(Dataset entries)
○ ○ ○ ○ ○

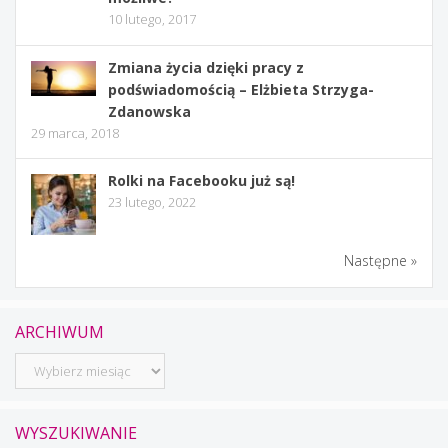
10 lutego, 2017
Zmiana życia dzięki pracy z
podświadomością – Elżbieta Strzyga-
Zdanowska
29 marca, 2018
Rolki na Facebooku już są!
23 lutego, 2022
Następne »
ARCHIWUM
Archiwum
WYSZUKIWANIE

○ ○ ○ ○ ○

TASK REQUIREMENTS: Skipping all images, print the data above a second time exactly.

ANSWER SECTION:
10 lutego, 2017
Zmiana życia dzięki pracy z
podświadomością – Elżbieta Strzyga-
Zdanowska
29 marca, 2018
Rolki na Facebooku już są!
23 lutego, 2022
Następne »
ARCHIWUM
Archiwum
WYSZUKIWANIE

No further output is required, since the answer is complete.